Chaque chose doit être, en son temps, discutée ;
Chaque chose doit être, à son jour, arrêtée.
Soyez opportuniste, et recherchez le joint,
Et n’agissez que quand l’affaire est à son point.

Hélas ! dans cette nuit qui lui cache sa route,
L’homme est incessamment poursuivi par le doute ;
Ce qu’il sait, c’est qu’il doit craindre le lendemain,
Car tout varie et meurt et tout est incertain.

« Fais donc ce que tu fais » dit un grand moraliste,
« En y pensant toujours » dit Newton. Je prétends,
Malgré que je ne sois qu’un petit fabuliste,
Qu’encor ne faut-il pas agir à contretemps. »


C’est pendant le dîner qu’on passe la moutarde ;
Mais avant, mais après, il n’en faut point offrir :
Quand le fruit est trop vert, ou trop mûr, on s’en garde,
On laisse le premier mûrir, l’autre périr.

Témoin ces deux époux qui s’aimaient d’amour tendre,
Et qui, se disputant du matin jusqu’au soir
Sur l’enfant à venir, ne purent pas s’entendre,
S’entendant toutefois très bien pour en avoir.

Le mari dit : un jour, mon fils sera notaire.
— Quoi notaire, allons donc ! pour moi, j’ai le désir
Que mon fils soit poète, artiste ou militaire,
Mais notaire, jamais, j’aimerais mieux mourir.

Le mari, du notaire exalta les délices :
Estimé, consulté, prudent, homme de bien,
Tandis que du poète il blâmait les caprices,
Disant, pour l’achever : c’est un musicien.

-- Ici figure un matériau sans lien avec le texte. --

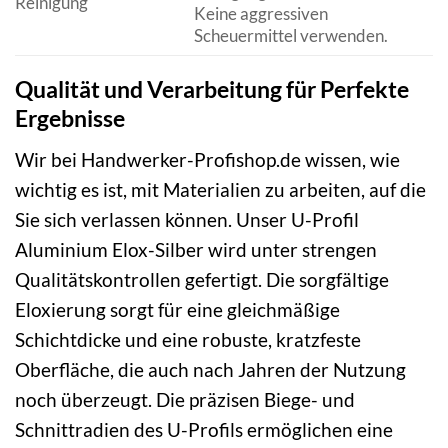
Reinigung
Keine aggressiven
Scheuermittel verwenden.
Qualität und Verarbeitung für Perfekte
Ergebnisse
Wir bei Handwerker-Profishop.de wissen, wie
wichtig es ist, mit Materialien zu arbeiten, auf die
Sie sich verlassen können. Unser U-Profil
Aluminium Elox-Silber wird unter strengen
Qualitätskontrollen gefertigt. Die sorgfältige
Eloxierung sorgt für eine gleichmäßige
Schichtdicke und eine robuste, kratzfeste
Oberfläche, die auch nach Jahren der Nutzung
noch überzeugt. Die präzisen Biege- und
Schnittradien des U-Profils ermöglichen eine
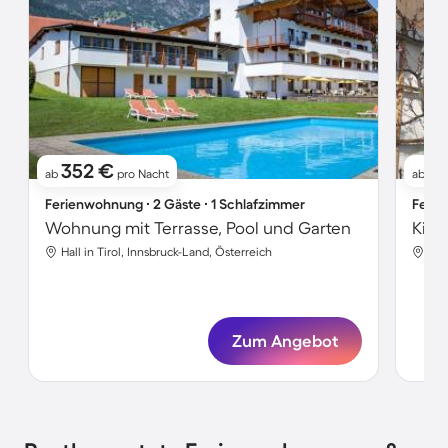
352 €
1
ab
pro Nacht
ab
Ferienwohnung ∙ 2 Gäste ∙ 1 Schlafzimmer
Ferie
Wohnung mit Terrasse, Pool und Garten
Hall in Tirol, Innsbruck-Land, Österreich
Hal
Zum Angebot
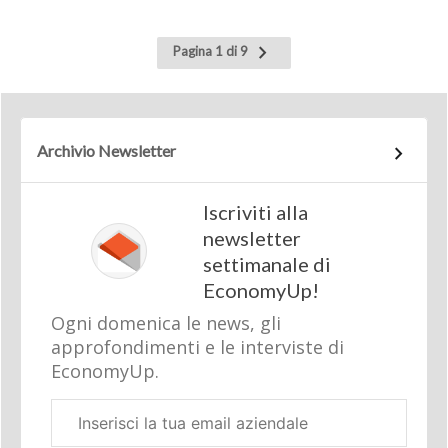
Pagina
Pagina 1 di 9
successiva
Archivio Newsletter
Iscriviti alla
newsletter
settimanale di
EconomyUp!
Ogni domenica le news, gli
approfondimenti e le interviste di
EconomyUp.
Email
aziendale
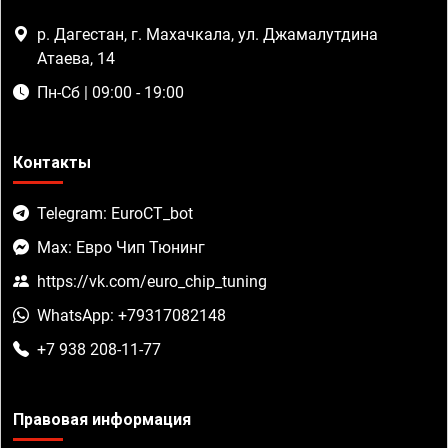
р. Дагестан, г. Махачкала, ул. Джамалутдина
Атаева, 14
Пн-Сб | 09:00 - 19:00
Контакты
Telegram: EuroCT_bot
Max: Евро Чип Тюнинг
https://vk.com/euro_chip_tuning
WhatsApp: +79317082148
+7 938 208-11-77
Правовая информация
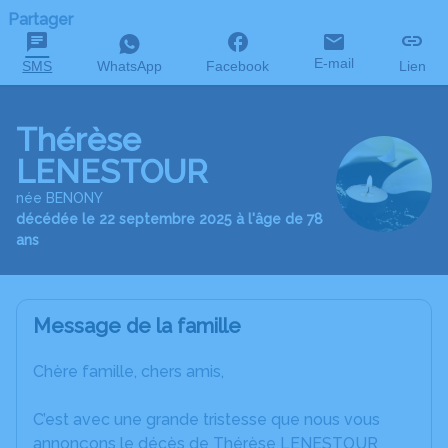
Partager
E-mail
SMS
WhatsApp
Facebook
Lien
Thérèse
LENESTOUR
née BENONY
décédée le 22 septembre 2025 à l'âge de 78
ans
Message de la famille
Chère famille, chers amis,
C’est avec une grande tristesse que nous vous
annonçons le décès de Thérèse LENESTOUR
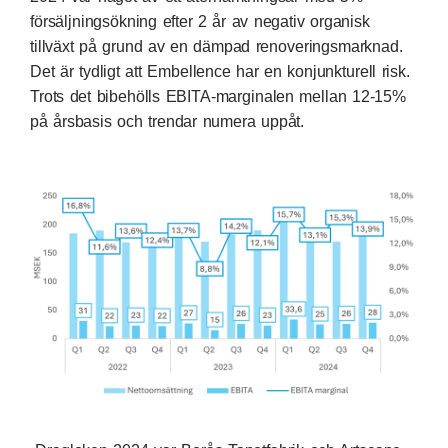
försäljningsökning efter 2 år av negativ organisk
tillväxt på grund av en dämpad renoveringsmarknad.
Det är tydligt att Embellence har en konjunkturell risk.
Trots det bibehölls EBITA-marginalen mellan 12-15%
på årsbasis och trendar numera uppåt.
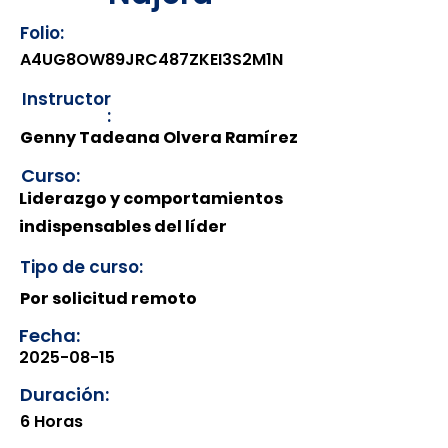
Folio:
A4UG8OW89JRC487ZKEI3S2M1N
Instructor
:
Genny Tadeana Olvera Ramírez
Curso:
Liderazgo y comportamientos
indispensables del líder
Tipo de curso:
Por solicitud remoto
Fecha:
2025-08-15
Duración:
6 Horas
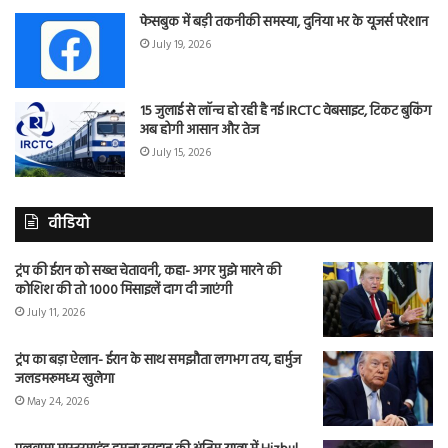
फेसबुक में बड़ी तकनीकी समस्या, दुनिया भर के यूजर्स परेशान
July 19, 2026
15 जुलाई से लॉन्च हो रही है नई IRCTC वेबसाइट, टिकट बुकिंग
अब होगी आसान और तेज
July 15, 2026
वीडियो
ट्रंप की ईरान को सख्त चेतावनी, कहा- अगर मुझे मारने की
कोशिश की तो 1000 मिसाइलें दाग दी जाएंगी
July 11, 2026
ट्रंप का बड़ा ऐलान- ईरान के साथ समझौता लगभग तय, हार्मुज
जलडमरूमध्य खुलेगा
May 24, 2026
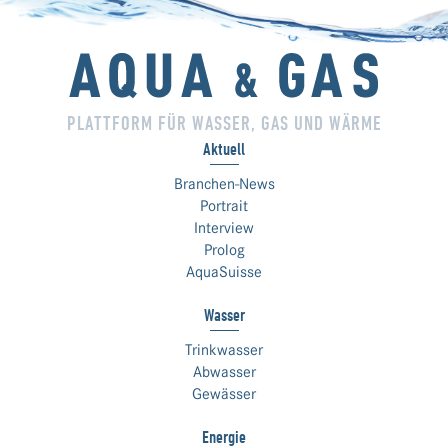
PLATTFORM FÜR WASSER, GAS UND WÄRME
Aktuell
Branchen-News
Portrait
Interview
Prolog
AquaSuisse
Wasser
Trinkwasser
Abwasser
Gewässer
Energie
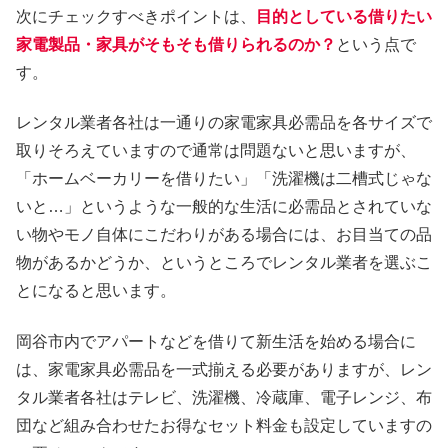
次にチェックすべきポイントは、
目的としている借りたい
家電製品・家具がそもそも借りられるのか？
という点で
す。
レンタル業者各社は一通りの家電家具必需品を各サイズで
取りそろえていますので通常は問題ないと思いますが、
「ホームベーカリーを借りたい」「洗濯機は二槽式じゃな
いと…」というような一般的な生活に必需品とされていな
い物やモノ自体にこだわりがある場合には、お目当ての品
物があるかどうか、というところでレンタル業者を選ぶこ
とになると思います。
岡谷市内でアパートなどを借りて新生活を始める場合に
は、家電家具必需品を一式揃える必要がありますが、レン
タル業者各社はテレビ、洗濯機、冷蔵庫、電子レンジ、布
団など組み合わせたお得なセット料金も設定していますの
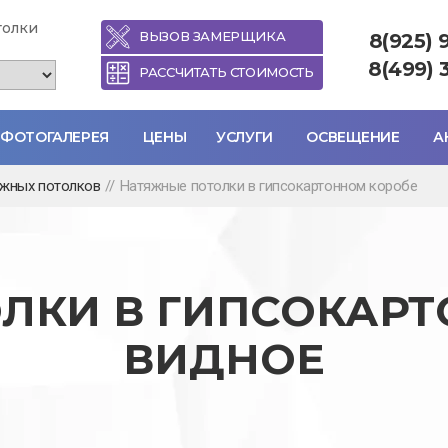
толки
ВЫЗОВ ЗАМЕРЩИКА
8(925) 
8(499) 
РАССЧИТАТЬ СТОИМОСТЬ
ФОТОГАЛЕРЕЯ
ЦЕНЫ
УСЛУГИ
ОСВЕЩЕНИЕ
А
яжных потолков
//
Натяжные потолки в гипсокартонном коробе
ЛКИ В ГИПСОКАРТ
ВИДНОЕ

Rossignol sur un arbre, il enchante l’oreille,
Mais il n’en reste rien après ; ce n’est qu’un bec
Possédant de beaux bruits, les poussant à merveille,
Mais dépourvus de sens et creux comme un fruit sec.


La femme repartit qu’un notaire est un homme
Qu’on reçoit par devoir et jamais par plaisir ;
Qu’il est lent, ergoteur, presque toujours prud’homme
Et qu’à la comédie on sait s’en divertir ;

Tandis que le poète, adoré par les femmes,
Exerce autour de lui l’empire le plus grand ;
Qu’il fait, de ses amis, jusques à des réclames
Et que c’est la lumière, ici-bas, qu’il répand.

Chaque jour, chaque nuit, reprenant sa querelle,
Le ménage devint un foyer sans parfum ;
Le mari ne trouva plus sa femme aussi belle,
Et la femme trouva son mari bien commun.

Dans ces oiseux débats, quarante ans se passèrent,
Sans que jamais le ciel leur eût donné d’enfants ;
Puis, quand leurs jours, gâtés ainsi, se terminèrent,
Ils dirent : discutons chaque chose en son temps.